コロナ乗じ「宗教も中国化」 カトリック教徒の村、今年は巡礼受け入れ禁止に   

2020年9月21日 06時00分

河北省東閭村にある東閭中華聖母堂教会

 キリスト教カトリックの総本山ローマ教皇庁(バチカン)と中国政府の歴史的和解から22日で2年となる。しかし、この2年間で中国政府は「宗教の中国化」を掲げてあらゆる宗教への統制を強めている。住民の8割がカトリック教徒という河北省の村を訪れると、コロナ禍に乗じて信仰への抑圧がさらに広がっていた。(河北省東閭村で、中沢穣、写真も)
 トウモロコシ畑に交じってれんが工場などが点在する典型的な農村風景を抜けると、土ぼこりの先に壮大な教会が突然現れた。バチカンが巡礼地として認定する東閭中華聖母堂教会だ。
清朝末期の1900年に起きた外国人排斥運動「義和団事件」の際、村の上空に聖母マリアが現れ、村を包囲した義和団から教徒を守ったと伝えられる。
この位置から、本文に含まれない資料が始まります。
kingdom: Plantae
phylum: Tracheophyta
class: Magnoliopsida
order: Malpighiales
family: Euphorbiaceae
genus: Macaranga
これを機に建てられた教会は41年に日本軍によって焼き払われたが、90年前後に再建された。

◆「あそこはキリスト教でなく、共産党を信じている」

 しかし、少し離れた路上で高齢の男性に同教会について尋ねると「あそこは、(キリスト教の)教えではなく共産党を信じているから、好きじゃない」と声をひそめた。同教会は、共産党指導下の政府系組織「中国天主教愛国会」の傘下にある。向かいの工場の壁には「党の宗教工作の基本方針を全面貫徹せよ」とのスローガンが書かれている。
 男性によると、住民約1万人のうち8割がカトリック教徒とされる村では、愛国会傘下にある政府系教会の教徒と教皇への忠誠を優先する地下教会の信徒が「半々ぐらい」だが、村内に複数あった地下教会は10年ほど前に当局に「非合法」とされ、すべて閉鎖された。現在は個人宅などで行う小規模なミサは黙認されているが、多人数が集まる活動はできないという。

◆日曜ミサ以外は教会に入れず

 「扶助者聖母マリアの記念日」の毎年5月24日には中国各地の教徒が村に巡礼に訪れるが、当局は今年、新型コロナウイルス対策を名目に村を閉鎖し巡礼を許さなかった。教会近くに住む別の男性によると、愛国会傘下の同教会すらも約1カ月前まで閉ざされていた。今も人数を制限して行われる日曜夕方のミサ以外は教会内に入れない。
 この男性は「上(党)はコロナを奇貨に管理をすごく厳格にした。そもそも上はこんなもの(宗教)を好まない」と話し、「ここは(党が危険視する)政治村だ」と付け加えた。